BRIEF: With the pictures removed, please write out every line below exactly as given.

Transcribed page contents
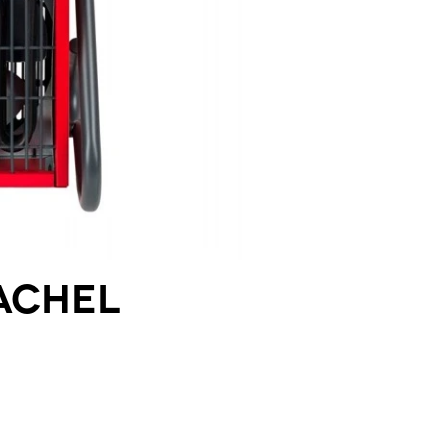
achel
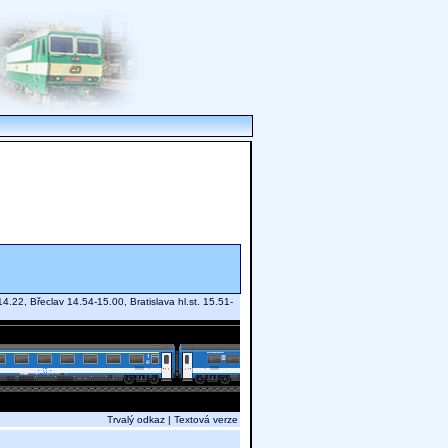
4.22, Břeclav 14.54-15.00, Bratislava hl.st. 15.51-
Trvalý odkaz
|
Textová verze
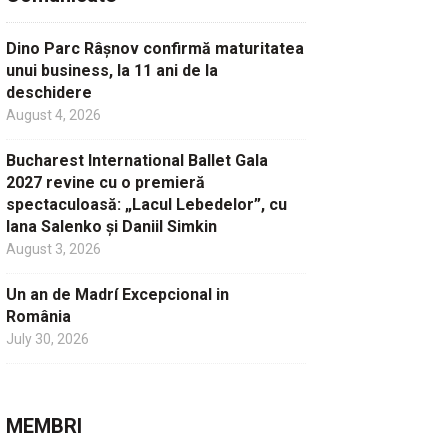
Dino Parc Râșnov confirmă maturitatea
unui business, la 11 ani de la
deschidere
August 4, 2026
Bucharest International Ballet Gala
2027 revine cu o premieră
spectaculoasă: „Lacul Lebedelor”, cu
Iana Salenko și Daniil Simkin
August 3, 2026
Un an de Madrí Excepcional in
România
July 30, 2026
MEMBRI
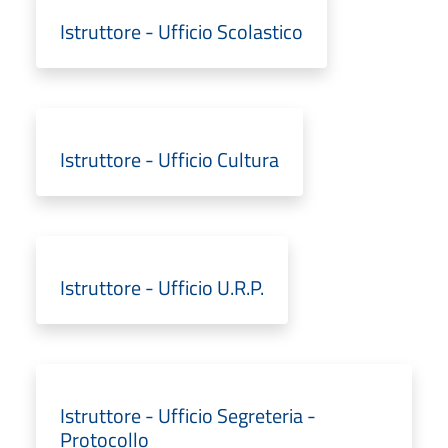
Istruttore - Ufficio Scolastico
Istruttore - Ufficio Cultura
Istruttore - Ufficio U.R.P.
Istruttore - Ufficio Segreteria -
Protocollo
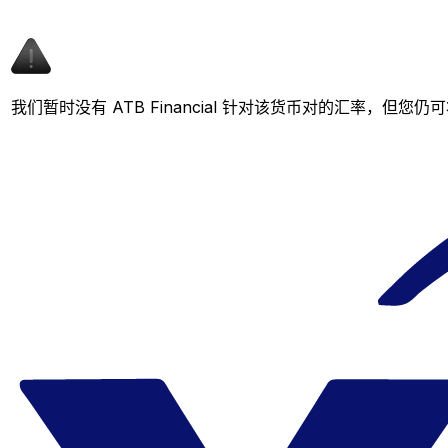
我们暂时没有 ATB Financial 针对该货币对的汇率，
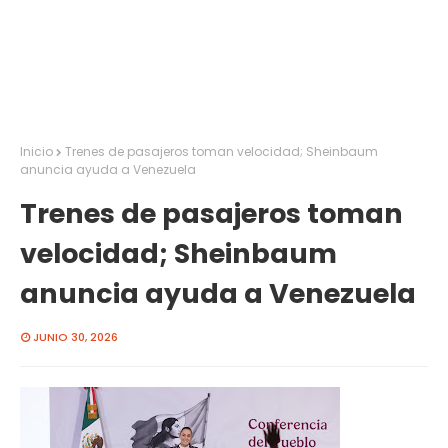
Inicio
Trenes de pasajeros toman velocidad; Sheinbaum
anuncia ayuda a Venezuela
Trenes de pasajeros toman
velocidad; Sheinbaum
anuncia ayuda a Venezuela
JUNIO 30, 2026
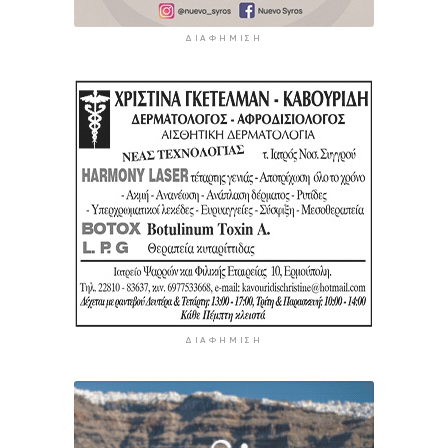
ΔΙΑΦΉΜΙΣΗ
ΔΙΑΦΉΜΙΣΗ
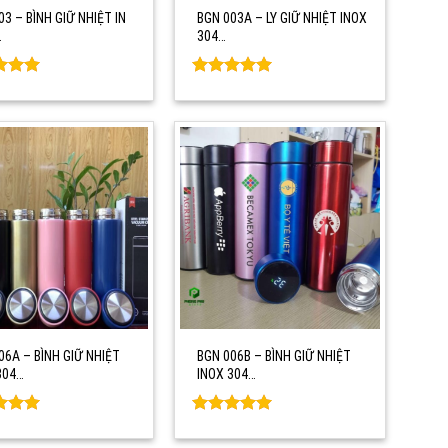
03 – BÌNH GIỮ NHIỆT IN
BGN 003A – LY GIỮ NHIỆT INOX
…
304…
d
0
Rated
0
f 5
out of 5
06A – BÌNH GIỮ NHIỆT
BGN 006B – BÌNH GIỮ NHIỆT
304…
INOX 304…
d
0
Rated
0
f 5
out of 5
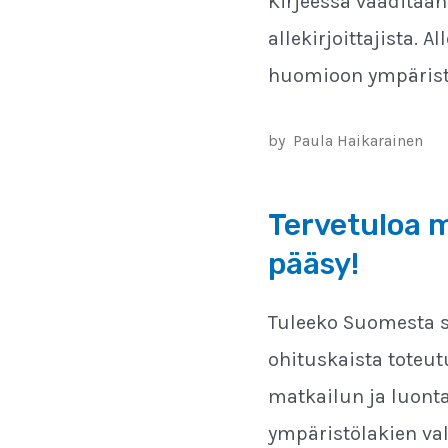
Kirjeessä vaaditaan
allekirjoittajista. 
huomioon ympärist
by
Paula Haikarainen
Tervetuloa 
pääsy!
Tuleeko Suomesta su
ohituskaista toteu
matkailun ja luonta
ympäristölakien val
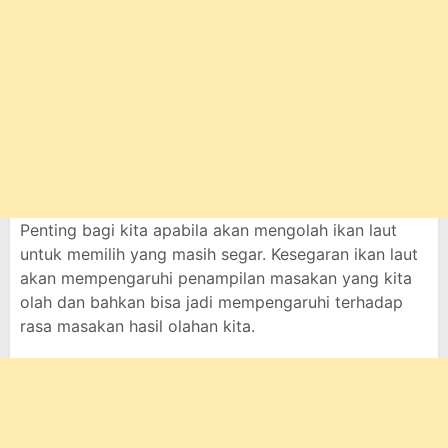
Penting bagi kita apabila akan mengolah ikan laut
untuk memilih yang masih segar. Kesegaran ikan laut
akan mempengaruhi penampilan masakan yang kita
olah dan bahkan bisa jadi mempengaruhi terhadap
rasa masakan hasil olahan kita.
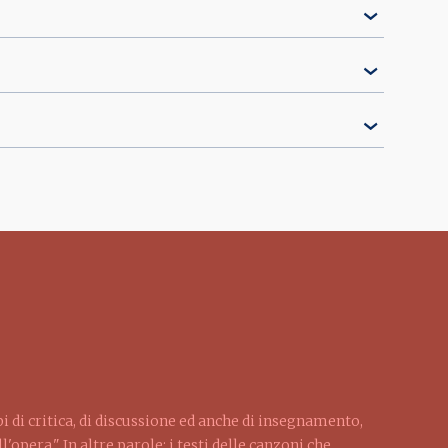
pi di critica, di discussione ed anche di insegnamento,
'opera." In altre parole: i testi delle canzoni che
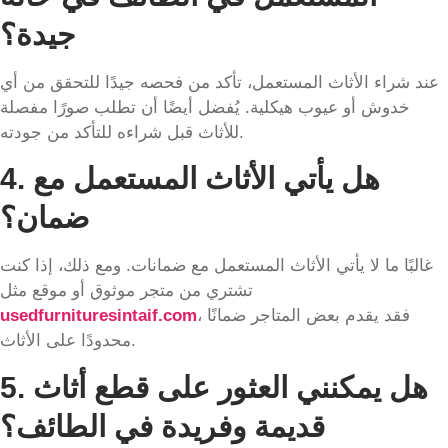
جيدة؟
عند شراء الأثاث المستعمل، تأكد من فحصه جيدًا للتحقق من أي
خدوش أو عيوب هيكلية. يُفضل أيضًا أن تطلب صورًا مفصلة
للأثاث قبل شراءه للتأكد من جودته.
هل يأتي الأثاث المستعمل مع
4.
ضمان؟
غالبًا ما لا يأتي الأثاث المستعمل مع ضمانات. ومع ذلك، إذا كنت
تشتري من متجر موثوق أو موقع مثل
، فقد يقدم بعض المتاجر ضمانًا
usedfurnituresintaif.com
محدودًا على الأثاث.
هل يمكنني العثور على قطع أثاث
5.
قديمة وفريدة في الطائف؟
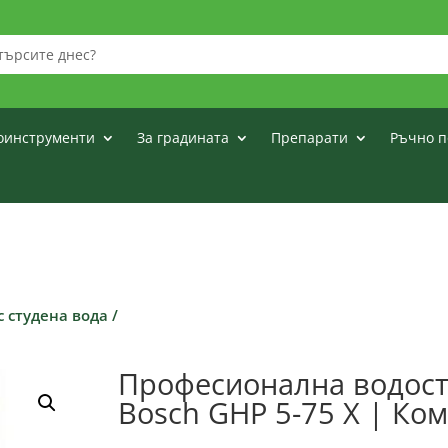
оинструменти
За градината
Препарати
Ръчно п
с студена вода
/
Професионална водост
Bosch GHP 5-75 X | Ко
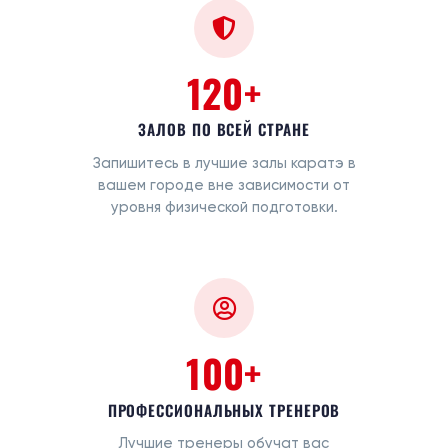
120+
ЗАЛОВ ПО ВСЕЙ СТРАНЕ
Запишитесь в лучшие залы каратэ в
вашем городе вне зависимости от
уровня физической подготовки.
100+
ПРОФЕССИОНАЛЬНЫХ ТРЕНЕРОВ
Лучшие тренеры обучат вас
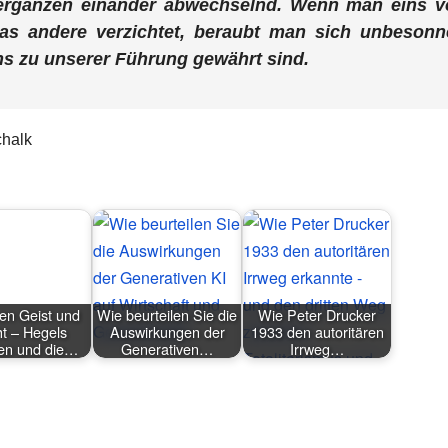
 ergänzen einander abwechselnd. Wenn man eins v
das andere verzichtet, beraubt man sich unbesonn
 uns zu unserer Führung gewährt sind.
Schalk
en Geist und
Wie beurteilen Sie die
Wie Peter Drucker
t – Hegels
Auswirkungen der
1933 den autoritären
en und die…
Generativen…
Irrweg…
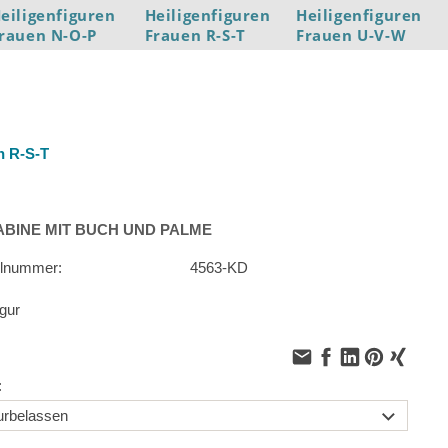
eiligenfiguren
Heiligenfiguren
Heiligenfiguren
rauen N-O-P
Frauen R-S-T
Frauen U-V-W
n R-S-T
ABINE MIT BUCH UND PALME
elnummer:
4563-KD
igur
:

OUTPUT BELOW:
achel
4.22, Břeclav 14.54-15.00, Bratislava hl.st. 15.51-
Trvalý odkaz
|
Textová verze
Dino Parc Râșnov confirmă maturitatea
unui business, la 11 ani de la
deschidere
August 4, 2026
Bucharest International Ballet Gala
2027 revine cu o premieră
spectaculoasă: „Lacul Lebedelor”, cu
Iana Salenko și Daniil Simkin
August 3, 2026
Un an de Madrí Excepcional in
România
July 30, 2026
MEMBRI
Istruttore - Ufficio Scolastico
Istruttore - Ufficio Cultura
Istruttore - Ufficio U.R.P.
Istruttore - Ufficio Segreteria -
Protocollo
我们暂时没有 ATB Financial 针对该货币对的汇率，
Inicio
Trenes de pasajeros toman velocidad; Sheinbaum
anuncia ayuda a Venezuela
Trenes de pasajeros toman
velocidad; Sheinbaum
anuncia ayuda a Venezuela
JUNIO 30, 2026
ΔΙΑΦΉΜΙΣΗ
ΔΙΑΦΉΜΙΣΗ
03 – BÌNH GIỮ NHIỆT IN
BGN 003A – LY GIỮ NHIỆT INOX
…
304…
d
0
Rated
0
f 5
out of 5
06A – BÌNH GIỮ NHIỆT
BGN 006B – BÌNH GIỮ NHIỆT
304…
INOX 304…
d
0
Rated
0
f 5
out of 5
Kirjeessä vaaditaan
allekirjoittajista. 
huomioon ympärist
by
Paula Haikarainen
Tervetuloa 
pääsy!
Tuleeko Suomesta su
ohituskaista toteu
matkailun ja luonta
ympäristölakien val
Penting bagi kita apabila akan mengolah ikan laut
untuk memilih yang masih segar. Kesegaran ikan laut
akan mempengaruhi penampilan masakan yang kita
olah dan bahkan bisa jadi mempengaruhi terhadap
rasa masakan hasil olahan kita.
pi di critica, di discussione ed anche di insegnamento,
'opera." In altre parole: i testi delle canzoni che
جيدة؟
عند شراء الأثاث المستعمل، تأكد من فحصه جيدًا للتحقق من أي
خدوش أو عيوب هيكلية. يُفضل أيضًا أن تطلب صورًا مفصلة
للأثاث قبل شراءه للتأكد من جودته.
هل يأتي الأثاث المستعمل مع
4.
ضمان؟
غالبًا ما لا يأتي الأثاث المستعمل مع ضمانات. ومع ذلك، إذا كنت
تشتري من متجر موثوق أو موقع مثل
، فقد يقدم بعض المتاجر ضمانًا
usedfurnituresintaif.com
محدودًا على الأثاث.
هل يمكنني العثور على قطع أثاث
5.
قديمة وفريدة في الطائف؟
оинструменти
За градината
Препарати
Ръчно п
с студена вода
/
Професионална водост
Bosch GHP 5-75 X | Ко
120+
ЗАЛОВ ПО ВСЕЙ СТРАНЕ
Запишитесь в лучшие залы каратэ в
вашем городе вне зависимости от
уровня физической подготовки.
100+
ПРОФЕССИОНАЛЬНЫХ ТРЕНЕРОВ
Лучшие тренеры обучат вас
 ergänzen einander abwechselnd. Wenn man eins v
das andere verzichtet, beraubt man sich unbesonn
 uns zu unserer Führung gewährt sind.
Schalk
en Geist und
Wie beurteilen Sie die
Wie Peter Drucker
t – Hegels
Auswirkungen der
1933 den autoritären
en und die…
Generativen…
Irrweg…
eiligenfiguren
Heiligenfiguren
Heiligenfiguren
rauen N-O-P
Frauen R-S-T
Frauen U-V-W
n R-S-T
ABINE MIT BUCH UND PALME
elnummer:
4563-KD
igur
:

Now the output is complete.